Linear Regression with an Unknown Permutation: Statistical and Computational Limits
This addresses a fundamental challenge in statistical inference with permutations, providing theoretical limits and computational insights, though it is incremental in extending known permutation recovery frameworks.
The paper tackles the problem of recovering an unknown permutation in a noisy linear observation model, establishing sharp conditions on SNR, sample size, and dimension for exact and approximate recovery, and showing that maximum likelihood estimation is NP-hard but polynomial-time solvable for dimension one.

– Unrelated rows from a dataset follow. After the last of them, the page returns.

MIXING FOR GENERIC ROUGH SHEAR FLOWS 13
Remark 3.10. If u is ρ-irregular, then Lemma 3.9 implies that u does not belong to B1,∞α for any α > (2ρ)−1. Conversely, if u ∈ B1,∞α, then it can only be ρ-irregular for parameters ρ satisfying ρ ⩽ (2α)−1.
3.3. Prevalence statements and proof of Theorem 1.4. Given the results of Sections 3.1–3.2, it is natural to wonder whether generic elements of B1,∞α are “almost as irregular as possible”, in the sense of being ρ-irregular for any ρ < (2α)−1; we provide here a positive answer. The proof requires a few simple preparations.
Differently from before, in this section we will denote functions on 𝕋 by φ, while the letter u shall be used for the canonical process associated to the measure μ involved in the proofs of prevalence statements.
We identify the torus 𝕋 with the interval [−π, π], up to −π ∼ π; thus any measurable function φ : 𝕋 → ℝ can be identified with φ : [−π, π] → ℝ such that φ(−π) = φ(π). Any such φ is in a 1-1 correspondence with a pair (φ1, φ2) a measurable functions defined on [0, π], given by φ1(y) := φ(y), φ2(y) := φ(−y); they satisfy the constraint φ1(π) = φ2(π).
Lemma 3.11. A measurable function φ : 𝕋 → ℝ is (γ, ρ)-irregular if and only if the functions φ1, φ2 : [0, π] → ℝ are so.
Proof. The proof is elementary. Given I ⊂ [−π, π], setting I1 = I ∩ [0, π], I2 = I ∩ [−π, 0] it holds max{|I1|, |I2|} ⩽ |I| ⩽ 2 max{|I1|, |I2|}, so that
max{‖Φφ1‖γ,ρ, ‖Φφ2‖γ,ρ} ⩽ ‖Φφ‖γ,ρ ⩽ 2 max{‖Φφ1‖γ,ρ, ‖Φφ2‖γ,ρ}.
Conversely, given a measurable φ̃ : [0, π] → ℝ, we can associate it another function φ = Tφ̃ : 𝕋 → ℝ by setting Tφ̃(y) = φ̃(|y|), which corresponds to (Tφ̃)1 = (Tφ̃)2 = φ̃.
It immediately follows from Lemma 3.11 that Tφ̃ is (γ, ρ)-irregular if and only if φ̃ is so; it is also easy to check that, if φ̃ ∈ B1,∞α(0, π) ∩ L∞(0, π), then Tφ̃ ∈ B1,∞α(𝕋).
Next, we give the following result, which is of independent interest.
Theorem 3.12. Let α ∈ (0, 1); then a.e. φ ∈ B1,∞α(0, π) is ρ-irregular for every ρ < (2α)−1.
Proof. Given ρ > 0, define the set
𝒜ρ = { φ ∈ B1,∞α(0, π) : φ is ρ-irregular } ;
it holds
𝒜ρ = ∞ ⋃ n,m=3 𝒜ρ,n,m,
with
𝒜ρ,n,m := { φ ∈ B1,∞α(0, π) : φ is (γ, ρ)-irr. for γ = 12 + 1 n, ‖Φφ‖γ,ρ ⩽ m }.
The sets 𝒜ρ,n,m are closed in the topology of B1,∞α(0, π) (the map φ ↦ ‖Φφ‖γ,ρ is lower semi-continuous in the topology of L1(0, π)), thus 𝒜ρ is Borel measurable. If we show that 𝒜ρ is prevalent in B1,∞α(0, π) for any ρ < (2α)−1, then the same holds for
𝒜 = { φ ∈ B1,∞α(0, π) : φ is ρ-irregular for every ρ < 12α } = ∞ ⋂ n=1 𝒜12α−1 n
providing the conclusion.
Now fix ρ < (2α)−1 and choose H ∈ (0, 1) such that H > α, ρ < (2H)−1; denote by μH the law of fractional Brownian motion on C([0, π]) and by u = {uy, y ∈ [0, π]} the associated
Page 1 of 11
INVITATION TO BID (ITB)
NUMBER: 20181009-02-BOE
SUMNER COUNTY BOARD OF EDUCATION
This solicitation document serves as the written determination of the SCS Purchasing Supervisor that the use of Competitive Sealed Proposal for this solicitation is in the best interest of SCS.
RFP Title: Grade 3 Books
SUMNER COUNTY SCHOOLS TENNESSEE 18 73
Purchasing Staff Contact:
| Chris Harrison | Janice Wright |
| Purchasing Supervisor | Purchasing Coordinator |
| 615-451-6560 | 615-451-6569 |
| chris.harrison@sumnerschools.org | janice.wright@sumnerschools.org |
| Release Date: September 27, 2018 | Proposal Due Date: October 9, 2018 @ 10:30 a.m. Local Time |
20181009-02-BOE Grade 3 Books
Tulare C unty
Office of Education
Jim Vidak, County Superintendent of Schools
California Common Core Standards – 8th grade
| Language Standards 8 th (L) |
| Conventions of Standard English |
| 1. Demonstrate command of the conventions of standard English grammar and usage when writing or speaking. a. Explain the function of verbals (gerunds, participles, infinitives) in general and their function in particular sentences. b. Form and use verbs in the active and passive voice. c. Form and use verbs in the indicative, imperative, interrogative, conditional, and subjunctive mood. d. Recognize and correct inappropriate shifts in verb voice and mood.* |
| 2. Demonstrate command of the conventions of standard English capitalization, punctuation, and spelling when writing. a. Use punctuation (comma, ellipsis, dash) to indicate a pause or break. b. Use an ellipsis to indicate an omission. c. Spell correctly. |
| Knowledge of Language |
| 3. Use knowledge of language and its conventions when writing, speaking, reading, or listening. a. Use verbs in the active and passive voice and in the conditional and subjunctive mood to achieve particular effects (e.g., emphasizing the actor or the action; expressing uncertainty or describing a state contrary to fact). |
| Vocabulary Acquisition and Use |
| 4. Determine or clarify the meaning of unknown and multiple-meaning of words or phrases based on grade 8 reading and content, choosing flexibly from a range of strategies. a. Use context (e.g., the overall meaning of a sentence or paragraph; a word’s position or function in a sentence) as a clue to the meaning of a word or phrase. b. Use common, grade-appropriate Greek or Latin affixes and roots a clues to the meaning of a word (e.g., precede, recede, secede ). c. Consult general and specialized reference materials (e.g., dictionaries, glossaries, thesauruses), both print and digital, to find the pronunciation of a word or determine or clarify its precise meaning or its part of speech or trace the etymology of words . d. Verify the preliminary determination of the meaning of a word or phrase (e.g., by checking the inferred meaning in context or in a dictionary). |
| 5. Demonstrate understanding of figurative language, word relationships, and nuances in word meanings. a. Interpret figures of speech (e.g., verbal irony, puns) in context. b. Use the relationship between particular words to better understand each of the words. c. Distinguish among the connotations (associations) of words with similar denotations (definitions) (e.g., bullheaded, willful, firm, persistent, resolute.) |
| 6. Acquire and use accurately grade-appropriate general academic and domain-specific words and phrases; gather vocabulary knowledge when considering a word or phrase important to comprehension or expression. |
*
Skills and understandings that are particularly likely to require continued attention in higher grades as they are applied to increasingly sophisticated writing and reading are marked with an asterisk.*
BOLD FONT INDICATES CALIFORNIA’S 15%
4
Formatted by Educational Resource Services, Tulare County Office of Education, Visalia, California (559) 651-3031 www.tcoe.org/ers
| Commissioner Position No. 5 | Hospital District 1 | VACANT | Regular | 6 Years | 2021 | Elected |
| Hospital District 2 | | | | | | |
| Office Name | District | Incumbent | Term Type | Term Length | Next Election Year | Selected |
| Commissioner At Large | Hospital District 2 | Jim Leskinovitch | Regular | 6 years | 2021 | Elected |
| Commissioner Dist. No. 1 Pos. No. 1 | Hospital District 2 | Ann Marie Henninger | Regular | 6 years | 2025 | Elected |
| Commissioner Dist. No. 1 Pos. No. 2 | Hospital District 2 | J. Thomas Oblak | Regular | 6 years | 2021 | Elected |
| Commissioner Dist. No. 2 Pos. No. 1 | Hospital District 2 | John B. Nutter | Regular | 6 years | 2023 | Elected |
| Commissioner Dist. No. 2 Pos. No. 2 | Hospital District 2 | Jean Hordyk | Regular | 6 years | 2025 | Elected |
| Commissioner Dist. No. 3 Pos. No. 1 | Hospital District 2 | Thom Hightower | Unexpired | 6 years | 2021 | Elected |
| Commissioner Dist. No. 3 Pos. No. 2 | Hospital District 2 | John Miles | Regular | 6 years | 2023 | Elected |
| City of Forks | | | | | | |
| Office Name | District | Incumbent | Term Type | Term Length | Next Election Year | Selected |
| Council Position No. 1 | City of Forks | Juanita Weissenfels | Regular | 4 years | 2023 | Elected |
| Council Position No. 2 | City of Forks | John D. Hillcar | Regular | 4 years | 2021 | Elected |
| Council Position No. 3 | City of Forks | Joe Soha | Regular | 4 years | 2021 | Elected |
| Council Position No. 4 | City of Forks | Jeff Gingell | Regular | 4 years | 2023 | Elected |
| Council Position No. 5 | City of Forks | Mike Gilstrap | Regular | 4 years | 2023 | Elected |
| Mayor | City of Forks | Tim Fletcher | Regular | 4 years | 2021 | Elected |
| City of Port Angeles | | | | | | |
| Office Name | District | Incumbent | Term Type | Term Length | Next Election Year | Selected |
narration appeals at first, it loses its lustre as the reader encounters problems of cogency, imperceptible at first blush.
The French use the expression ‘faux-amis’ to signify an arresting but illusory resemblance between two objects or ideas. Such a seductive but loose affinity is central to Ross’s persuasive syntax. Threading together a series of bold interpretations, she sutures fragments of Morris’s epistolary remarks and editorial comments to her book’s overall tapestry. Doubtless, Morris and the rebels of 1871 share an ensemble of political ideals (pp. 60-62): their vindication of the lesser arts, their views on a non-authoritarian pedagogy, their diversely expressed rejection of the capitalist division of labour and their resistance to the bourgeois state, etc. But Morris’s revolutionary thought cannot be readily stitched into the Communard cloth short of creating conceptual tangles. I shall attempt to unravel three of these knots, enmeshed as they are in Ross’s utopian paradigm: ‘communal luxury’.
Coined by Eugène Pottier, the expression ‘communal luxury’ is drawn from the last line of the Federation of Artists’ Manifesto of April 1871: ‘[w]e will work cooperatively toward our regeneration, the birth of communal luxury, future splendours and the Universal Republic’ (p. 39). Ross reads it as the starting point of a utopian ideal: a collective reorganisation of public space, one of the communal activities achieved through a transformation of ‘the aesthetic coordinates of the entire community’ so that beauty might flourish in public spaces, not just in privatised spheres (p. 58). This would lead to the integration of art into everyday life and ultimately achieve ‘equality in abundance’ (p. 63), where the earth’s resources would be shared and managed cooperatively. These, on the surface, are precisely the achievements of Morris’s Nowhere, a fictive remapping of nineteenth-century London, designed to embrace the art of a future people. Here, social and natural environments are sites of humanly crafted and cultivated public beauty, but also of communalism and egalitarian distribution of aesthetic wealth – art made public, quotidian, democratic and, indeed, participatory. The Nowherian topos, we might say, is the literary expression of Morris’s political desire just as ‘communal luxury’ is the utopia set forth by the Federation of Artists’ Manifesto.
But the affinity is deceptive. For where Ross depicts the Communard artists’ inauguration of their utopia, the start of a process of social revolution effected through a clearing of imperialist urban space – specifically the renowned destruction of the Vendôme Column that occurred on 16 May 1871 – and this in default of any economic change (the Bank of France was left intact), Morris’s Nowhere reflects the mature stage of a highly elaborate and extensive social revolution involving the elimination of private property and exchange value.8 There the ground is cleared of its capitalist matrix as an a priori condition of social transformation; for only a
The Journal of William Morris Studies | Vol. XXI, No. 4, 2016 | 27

Consider a noisy linear observation model with an unknown permutation, based on observing $y = Π^* A x^* + w$, where $x^* \in \mathbb{R}^d$ is an unknown vector, $Π^*$ is an unknown $n \times n$ permutation matrix, and $w \in \mathbb{R}^n$ is additive Gaussian noise. We analyze the problem of permutation recovery in a random design setting in which the entries of the matrix $A$ are drawn i.i.d. from a standard Gaussian distribution, and establish sharp conditions on the SNR, sample size $n$, and dimension $d$ under which $Π^*$ is exactly and approximately recoverable. On the computational front, we show that the maximum likelihood estimate of $Π^*$ is NP-hard to compute, while also providing a polynomial time algorithm when $d =1$.